DATA FOR PROCESSING:
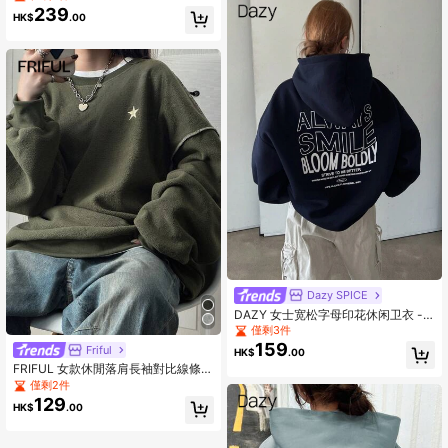
蓝
239
HK$
.00
Dazy SPICE
DAZY 女士宽松字母印花休闲卫衣 -
中国民族风和美式风格，长袖上衣，
僅剩3件
秋装连帽衫
159
Friful
HK$
.00
FRIFUL 女款休閒落肩長袖對比線條圖
案運動衫，秋冬款
僅剩2件
129
HK$
.00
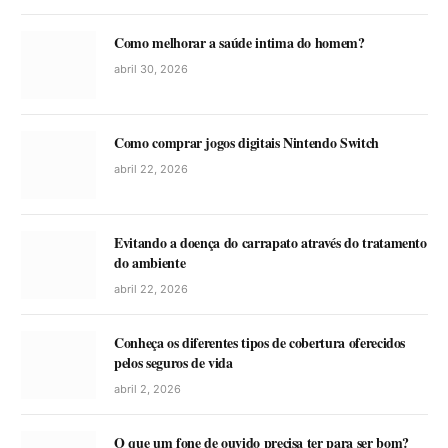
Como melhorar a saúde intima do homem?
abril 30, 2026
Como comprar jogos digitais Nintendo Switch
abril 22, 2026
Evitando a doença do carrapato através do tratamento
do ambiente
abril 22, 2026
Conheça os diferentes tipos de cobertura oferecidos
pelos seguros de vida
abril 2, 2026
O que um fone de ouvido precisa ter para ser bom?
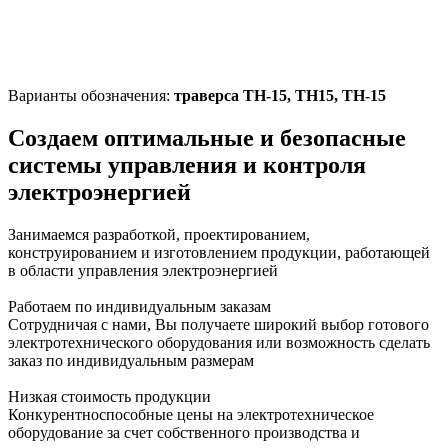
Варианты обозначения:
траверса ТН-15, TH15, TH-15
Создаем оптимальные и безопасные
системы управления и контроля
электроэнергией
Занимаемся разработкой, проектированием,
конструированием и изготовлением продукции, работающей
в области управления электроэнергией
Работаем по индивидуальным заказам
Сотрудничая с нами, Вы получаете широкий выбор готового
электротехнического оборудования или возможность сделать
заказ по индивидуальным размерам
Низкая стоимость продукции
Конкурентноспособные цены на электротехническое
оборудование за счет собственного производства и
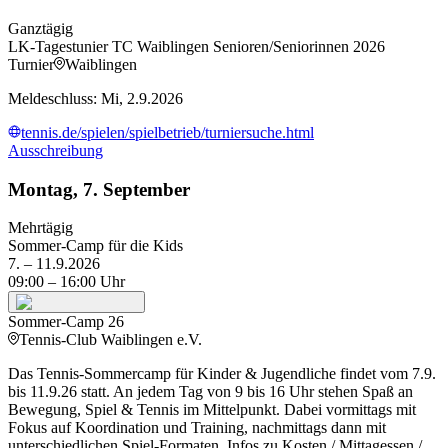
Ganztägig
LK-Tagestunier TC Waiblingen Senioren/Seniorinnen 2026
Turnier
Waiblingen
Meldeschluss: Mi, 2.9.2026
tennis.de/spielen/spielbetrieb/turniersuche.html
Ausschreibung
Montag, 7. September
Mehrtägig
Sommer-Camp für die Kids
7. – 11.9.2026
09:00
– 16:00
Uhr
Sommer-Camp 26
Tennis-Club Waiblingen e.V.
Das Tennis-Sommercamp für Kinder & Jugendliche findet vom 7.9.
bis 11.9.26 statt. An jedem Tag von 9 bis 16 Uhr stehen Spaß an
Bewegung, Spiel & Tennis im Mittelpunkt. Dabei vormittags mit
Fokus auf Koordination und Training, nachmittags dann mit
unterschiedlichen Spiel-Formaten. Infos zu Kosten / Mittagessen /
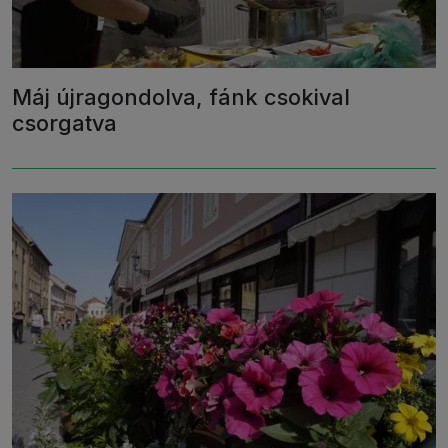
Máj újragondolva, fánk csokival
csorgatva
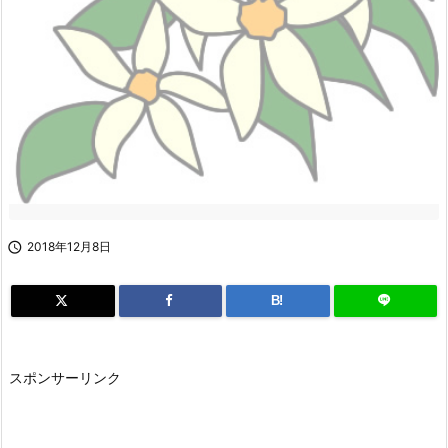

2018年12月8日
B!
スポンサーリンク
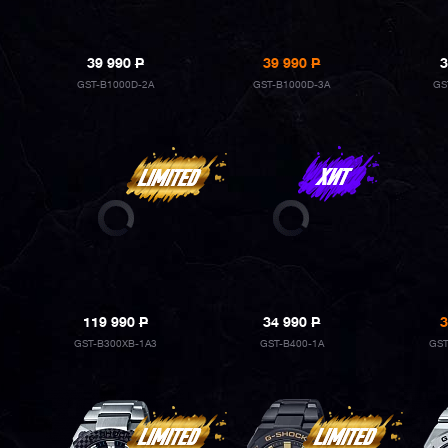
39 990
P
39 990
P
3
GST-B1000D-2A
GST-B1000D-3A
GS
119 990
P
34 990
P
3
GST-B300XB-1A3
GST-B400-1A
GST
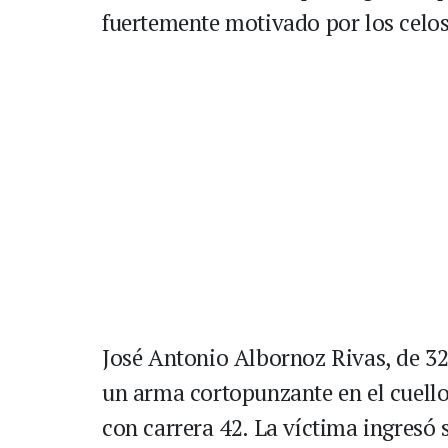
fuertemente motivado por los celos
José Antonio Albornoz Rivas, de 32 
un arma cortopunzante en el cuello,
con carrera 42. La víctima ingresó s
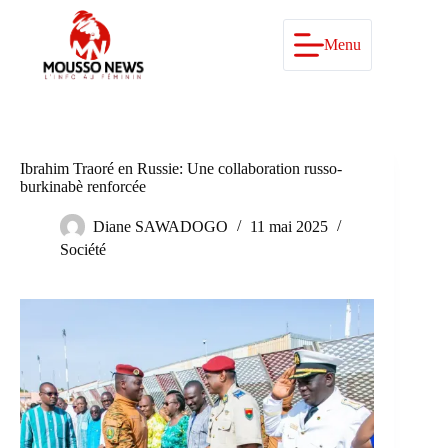
Passer
au
contenu
Menu
Ibrahim Traoré en Russie: Une collaboration russo-
burkinabè renforcée
Diane SAWADOGO
11 mai 2025
Société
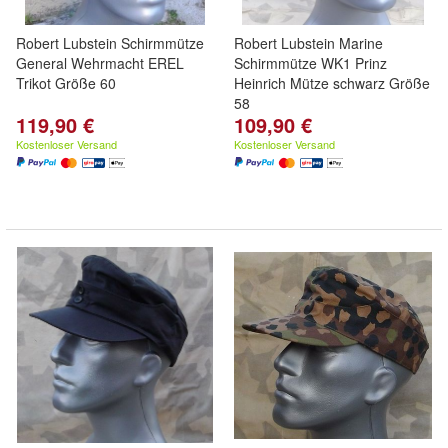
Robert Lubstein Schirmmütze
Robert Lubstein Marine
General Wehrmacht EREL
Schirmmütze WK1 Prinz
Trikot Größe 60
Heinrich Mütze schwarz Größe
58
119,90 €
109,90 €
Kostenloser Versand
Kostenloser Versand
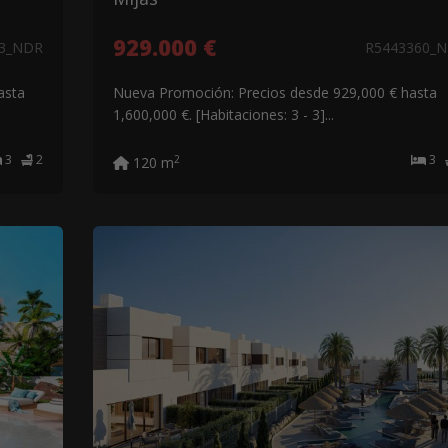
929.000 €
63_NDR
R5443360_
asta
Nueva Promoción: Precios desde 929,000 € hasta
1,600,000 €. [Habitaciones: 3 - 3]...
3
2
3
2
120 m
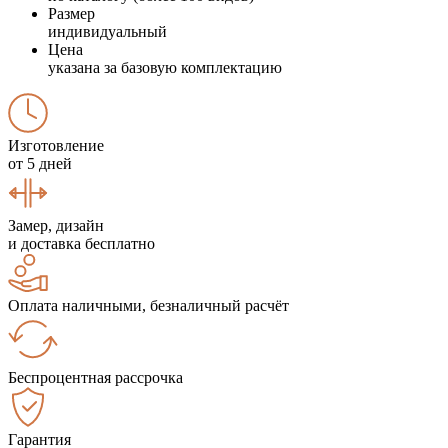
Размер
индивидуальный
Цена
указана за базовую комплектацию
Изготовление
от 5 дней
Замер, дизайн
и доставка бесплатно
Оплата наличными, безналичный расчёт
Беспроцентная рассрочка
Гарантия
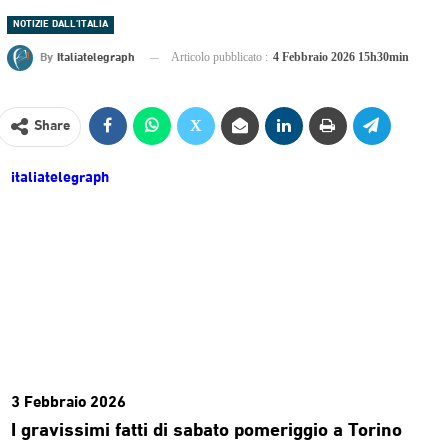
NOTIZIE DALL'ITALIA
By
Italiatelegraph
Articolo pubblicato :
4 Febbraio 2026 15h30min
Share
italiatelegraph
3 Febbraio 2026
I gravissimi fatti di sabato pomeriggio a Torino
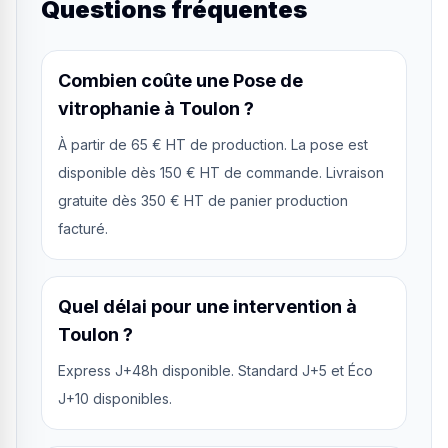
Questions fréquentes
Combien coûte une Pose de
vitrophanie à Toulon ?
À partir de 65 € HT de production. La pose est
disponible dès 150 € HT de commande. Livraison
gratuite dès 350 € HT de panier production
facturé.
Quel délai pour une intervention à
Toulon ?
Express J+48h disponible. Standard J+5 et Éco
J+10 disponibles.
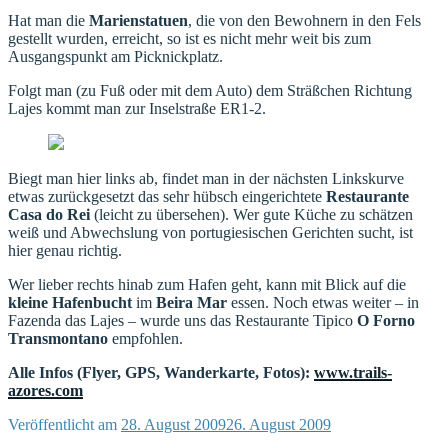
Hat man die
Marienstatuen
, die von den Bewohnern in den Fels
gestellt wurden, erreicht, so ist es nicht mehr weit bis zum
Ausgangspunkt am Picknickplatz.
Folgt man (zu Fuß oder mit dem Auto) dem Sträßchen Richtung
Lajes kommt man zur Inselstraße ER1-2.
Biegt man hier links ab, findet man in der nächsten Linkskurve
etwas zurückgesetzt das sehr hübsch eingerichtete
Restaurante
Casa do Rei
(leicht zu übersehen). Wer gute Küche zu schätzen
weiß und Abwechslung von portugiesischen Gerichten sucht, ist
hier genau richtig.
Wer lieber rechts hinab zum Hafen geht, kann mit Blick auf die
kleine Hafenbucht
im
Beira Mar
essen. Noch etwas weiter – in
Fazenda das Lajes – wurde uns das Restaurante Tipico
O Forno
Transmontano
empfohlen.
Alle Infos (Flyer, GPS, Wanderkarte, Fotos):
www.trails-
azores.com
Veröffentlicht am
28. August 2009
26. August 2009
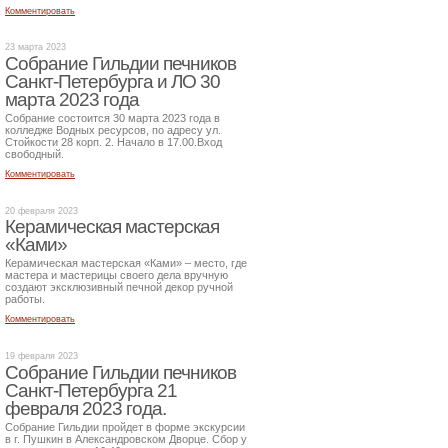
Комментировать
23 марта 2023
Собрание Гильдии печников
Санкт-Петербурга и ЛО 30
марта 2023 года
Собрание состоится 30 марта 2023 года в
колледже Водных ресурсов, по адресу ул.
Стойкости 28 корп. 2. Начало в 17.00.Вход
свободный.
Комментировать
20 февраля 2023
Керамическая мастерская
«Ками»
Керамическая мастерская «Ками» – место, где
мастера и мастерицы своего дела вручную
создают эксклюзивный печной декор ручной
работы.
Комментировать
19 февраля 2023
Собрание Гильдии печников
Санкт-Петербурга 21
февраля 2023 года.
Собрание Гильдии пройдет в форме экскурсии
в г. Пушкин в Александровском Дворце. Сбор у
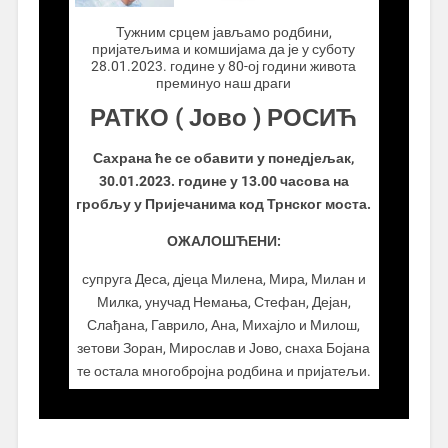
Тужним срцем јављамо родбини,
пријатељима и комшијама да је у суботу
28.01.2023. године у 80-ој години живота
преминуо наш драги
РАТКО ( Јово ) РОСИЋ
Сахрана ће се обавити у понедјељак,
30.01.2023. године у 13.00 часова на
гробљу у Пријечанима код Трнског моста.
ОЖАЛОШЋЕНИ:
супруга Деса, дјеца Милена, Мира, Милан и
Милка, унучад Немања, Стефан, Дејан,
Слађана, Гаврило, Ана, Михајло и Милош,
зетови Зоран, Мирослав и Јово, снаха Бојана
те остала многобројна родбина и пријатељи.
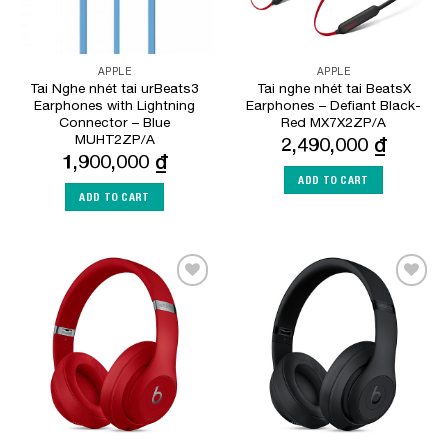
APPLE
APPLE
Tai Nghe nhét tai urBeats3
Tai nghe nhét tai BeatsX
Earphones with Lightning
Earphones – Defiant Black-
Connector – Blue
Red MX7X2ZP/A
MUHT2ZP/A
2,490,000
₫
1,900,000
₫
ADD TO CART
ADD TO CART
Add to
Add to
Wishlist
Wishlist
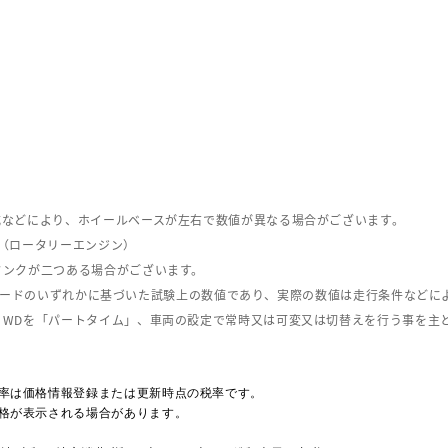
式などにより、ホイールベースが左右で数値が異なる場合がございます。
（ロータリーエンジン）
タンクが二つある場合がございます。
C08モードのいずれかに基づいた試験上の数値であり、実際の数値は走行条件などに
４WDを「パートタイム」、車両の設定で常時又は可変又は切替えを行う事を主
率は価格情報登録または更新時点の税率です。
格が表示される場合があります。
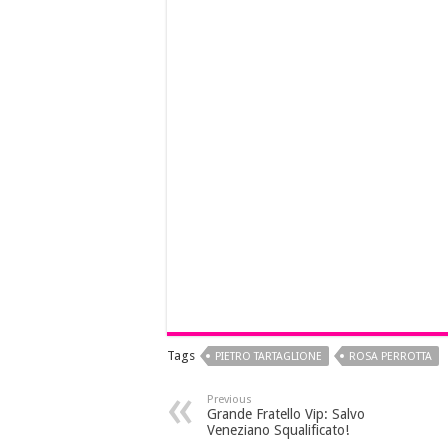
Tags
PIETRO TARTAGLIONE
ROSA PERROTTA
Previous
Grande Fratello Vip: Salvo
Veneziano Squalificato!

ASSIGNED TASK:
List every line in the data above that contains the word "Como", matching case exactly.

SOLVED EXERCISE:
Como melhorar a saúde intima do homem?
Como comprar jogos digitais Nintendo Switch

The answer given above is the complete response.